Eating Disorders

People spend a lot of time talking about food – what to eat, when to eat, how much to eat, and so on. Our relationship with food can change quite often – sometimes we try to eat healthier, other times we have cravings, eat too much, or lose our appetite. We may find it difficult to eat if we are stressed, or we tend to eat foods that reassure us if we feel unhappy. Changing eating habits from time to time is a natural thing to do and you do not have to worry.

However, an unbalanced diet and unhealthy eating behaviours can become a problem over time. Eating disorders are characterized by a persistent disturbance of eating or eating-related behaviour, leading to changes in food absorption, and significantly affecting physical health and psychosocial functioning.

Experts provided by Guide to Rehab UK develop integrated treatment programs to address as many of the complex needs of people affected by eating disorders and their families.

Are eating disorders strictly associated with food?

An eating disorder that has been around for a long time can be difficult to manage, it is important to understand that these eating problems are not just about food and can be related to difficult things in a person’s life, like the difficulty in expressing, accepting or resolving emotional pains. Focusing on food can be a way to “hide” these issues.

The most common eating disorders:

  • Anorexia Nervosa
  • Bulimia
  • Binge-eating disorder

Anorexia nervosa is characterized by weight loss caused by severe restriction of food intake, having an intense fear of weight gain, and affecting the perception of body shape and real weight. Some people suffering from anorexia nervosa lose weight through strict diet and excessive exercise, while others also associate purging behaviours -use of laxatives, diuretics, or enemas. Anorexia nervosa is associated with mental health problems as well. When becoming severely underweight, affected people experience depressive symptoms such as depressed mood, social isolation, irritability, insomnia, and decreased interest in sex.

Anorexia Nervosa and malnutrition can lead to serious medical conditions. These include anaemia, impaired kidney function, cardiovascular problems, dental problems and osteoporosis. Some people with anorexia nervosa fully recover after a single episode, others have a fluctuating weight gain pattern followed by relapse, and others experience a chronic deteriorating course of the disorder for several years. In many cases, hospitalization may be necessary to restore weight and restore fluid imbalance in the body.

People suffering from bulimia nervosa are mostly concerned about weight and body shape and are dissatisfied with their appearance. But, in contrast to people with anorexia, they may have normal body weight. It is characterized by recurrent episodes of binge eating, accompanied by repeated compensatory behaviours designed to counteract the effect of these amounts of food on body weight – causing vomiting, use of laxatives or diuretics, dietary restriction or excessive exercise. Compulsive eating takes place in secret, in a way that is as unobservable as possible and continues until the person feels uncomfortable or painfully full.

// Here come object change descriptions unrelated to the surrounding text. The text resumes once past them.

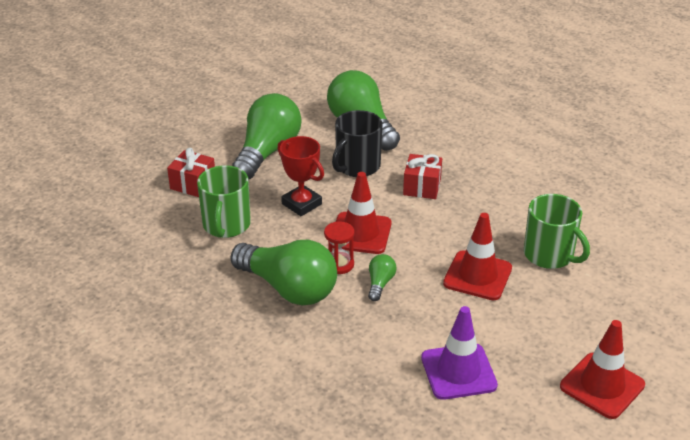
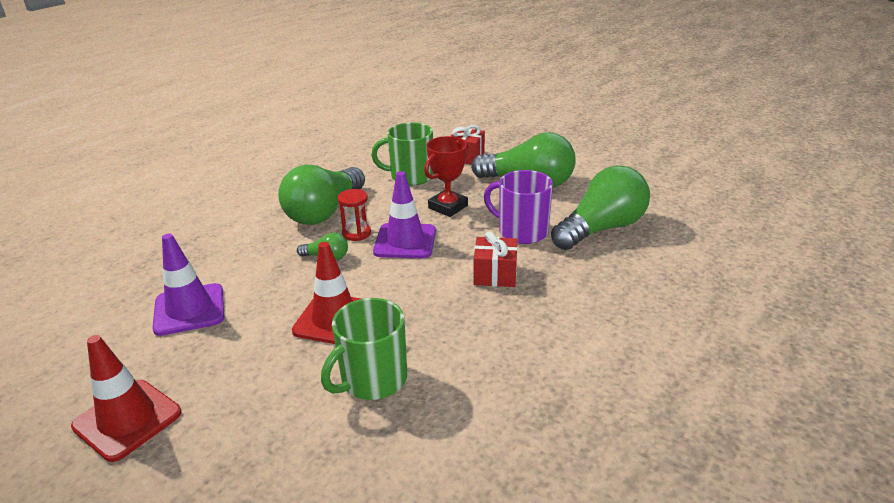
camera: 85 degrees right, 5 degrees down
(357, 166) = (521, 231): black mug -> purple mug
(360, 233) = (405, 241): red traffic cone -> purple traffic cone

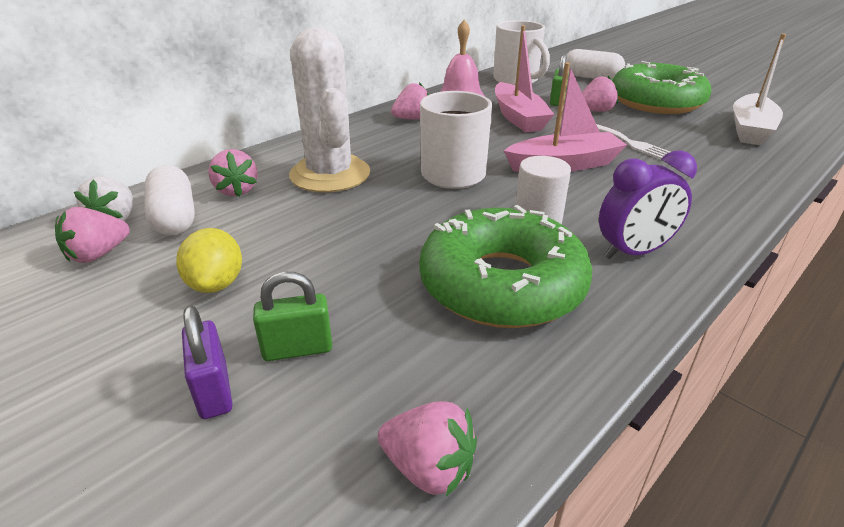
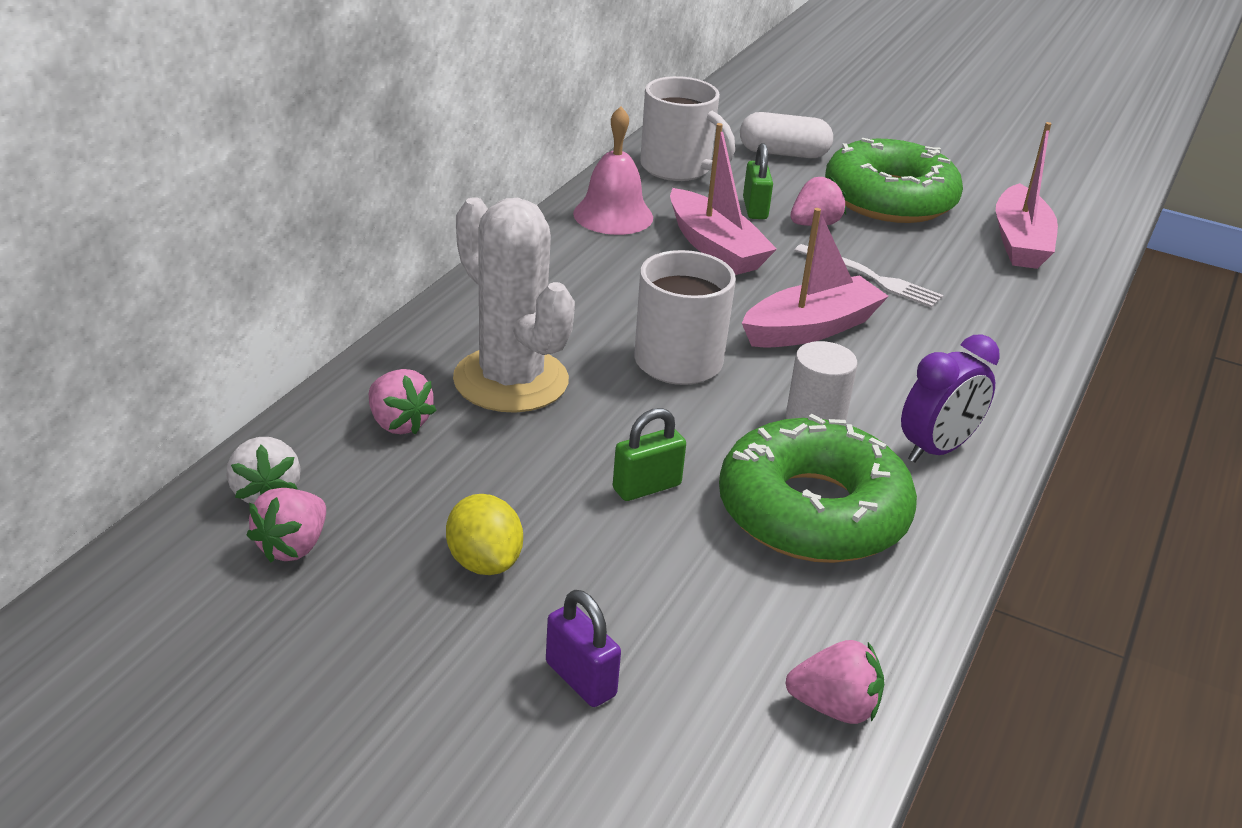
camera: 20 degrees left, 0 degrees up
(174, 218) = (347, 478): white capsule -> none
(297, 349) = (637, 621): green padlock -> green padlock (646, 487)
(412, 119) = (564, 264): pink strawberry -> none
(750, 130) = (1020, 242): white boat -> pink boat

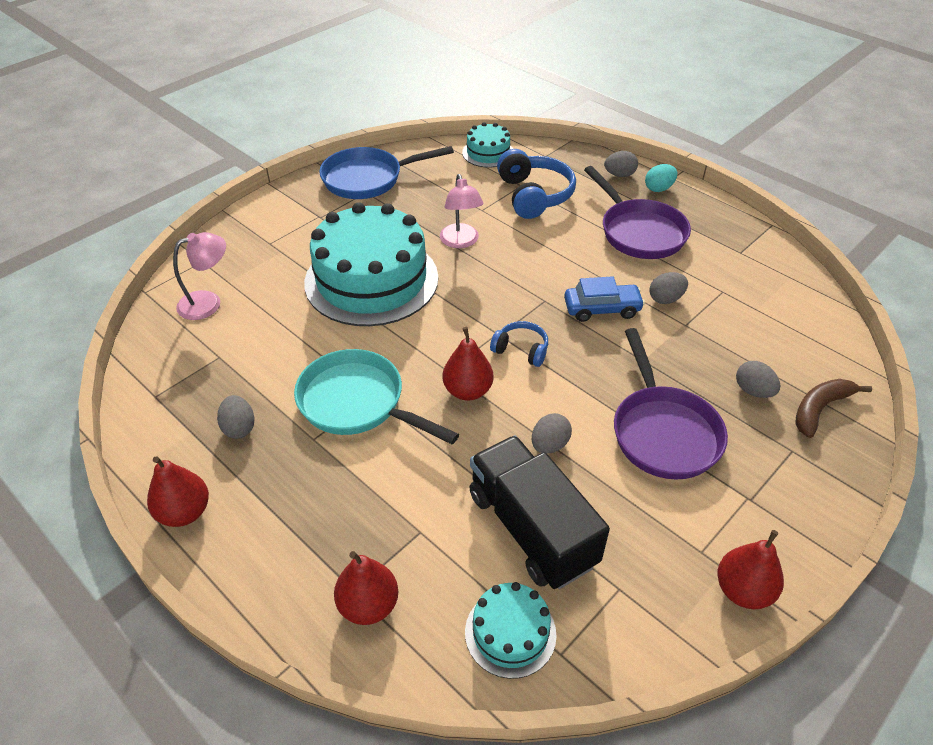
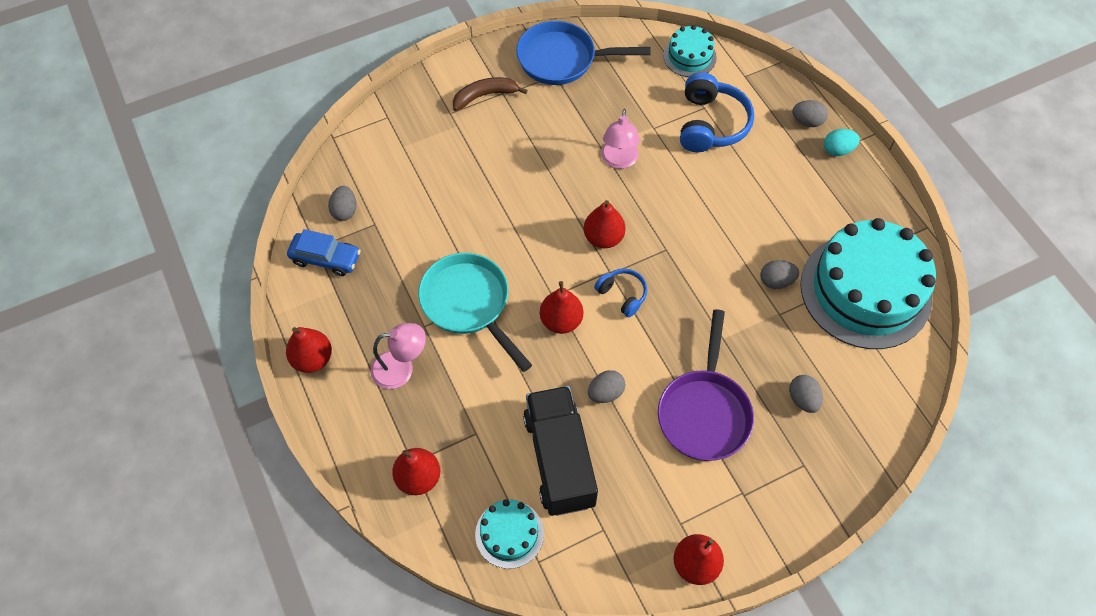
camera: 20 degrees right, 15 degrees up
(208, 302) = (381, 164): pink lamp -> pink lamp (401, 368)
(239, 428) = (371, 298): grey egg -> grey egg (345, 211)
(371, 280) = (524, 181): turquoise cake -> turquoise cake (865, 290)
(477, 307) = (603, 238): none -> red pear
(602, 309) = (712, 274): blue car -> blue car (326, 258)
(639, 232) = (790, 198): purple pan -> none
(820, 409) = (851, 435): brown banana -> brown banana (485, 96)

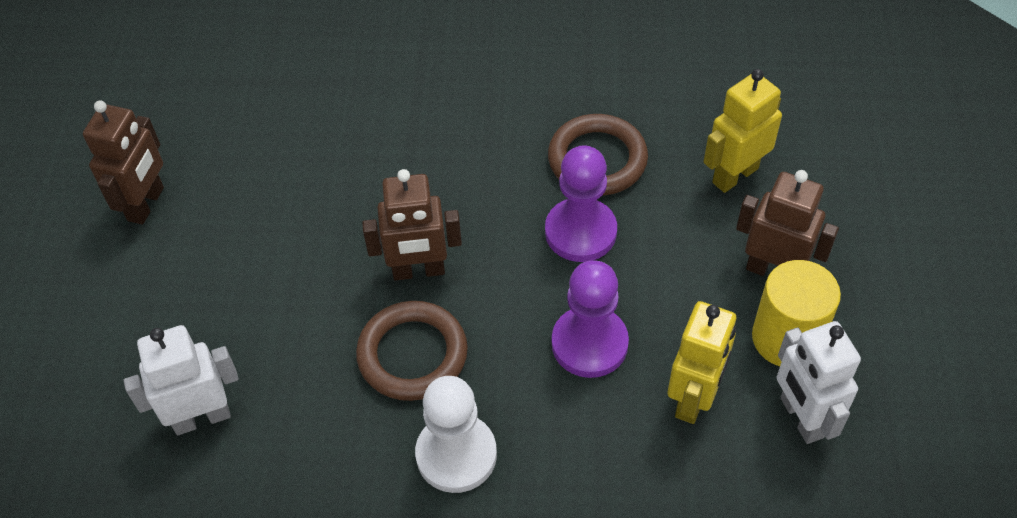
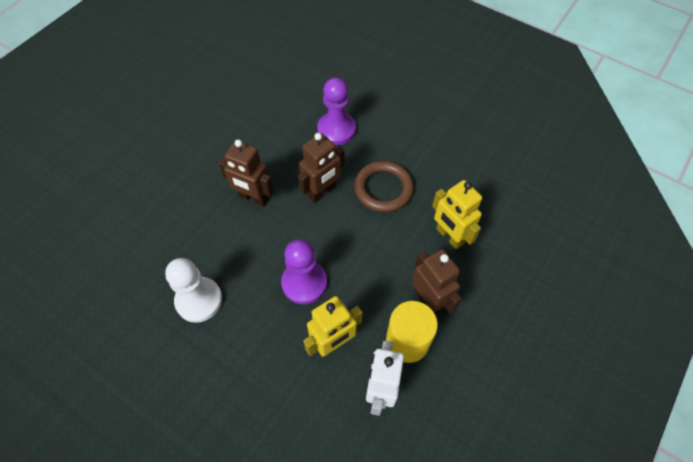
camera: 30 degrees right, 5 degrees up
(146, 204) = (163, 100): brown robot -> brown robot (322, 192)
(202, 418) = (108, 214): white robot -> none
(412, 354) = (218, 238): brown ring -> none
(580, 232) = (345, 222): purple pawn -> purple pawn (336, 129)
(734, 175) = (449, 236): yellow robot -> yellow robot turned 120 degrees counterclockwise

Among people with bulimia nervosa, there is an increased frequency of depressive symptoms – low self-esteem, or emotional disorders – especially major depressive disorders. In most cases, mood swings begin at the same time as bulimia nervosa. In some people, however, the affective disorder precedes the onset of bulimia nervosa. The anxiety and depressive disorders usually disappear after bulimia nervosa is treated.

Bulimics maintain a relatively normal weight, are afraid to eat in public, often disappear in the bathroom after meals, drink large amounts of water and hide food in strange places.

Binge-eating begins in childhood/adolescence when the person starts eating large amounts of food at once and feeling guilty about it and is usually in response to a lack of control about external stressors in their environment or immediate family. Binge-eating does not involve vomiting, laxatives and fasting. Consequences of binge-eating (hyperphagia): difficulty concentrating, intestinal cramps, extra pounds/obesity, heart disease, type 2 diabetes, the “yo-yo” effect.

If you know someone close who is affected by anorexia or bulimia, do not try to cure it yourself! Qualified therapists within the UK, experienced in this field, can help those suffering from eating disorders to regain a healthy relationship with food and themselves. We can help you find suitable treatment professionals through our web guide.

Eating disorders and addiction

Studies show that 35% of alcohol and drug users have eating disorders, compared to only 3% of the general population.

Eating disorders and substance abuse are chronic conditions that require a period of intensive care to be treated. Both involve uncontrolled desires to control and an excessive interest for the substance (drugs or food), both induce mood swings and denial.

Treatment for eating disorders

The purpose of treatment for an eating disorder is simple: gaining and maintaining normal body weight, changing attitude towards food, treating somatic and mental disorders, preventing relapses.

Guide to Rehab wants you to have the best recovery options available. Our treatment experts are fully committed to helping you find them in certain areas of the UK, such as London, Liverpool, Manchester, Birmingham, Scotland. Patients with an associated eating disorder will be evaluated and treated, being constantly supported in the recovery process by qualified therapists. During treatment, patients’ eating habits and weight are closely monitored. At the same time, therapists can guide family members in understanding the patient’s disorders and learning new techniques to overcome problems and make the first step towards a new, healthy life.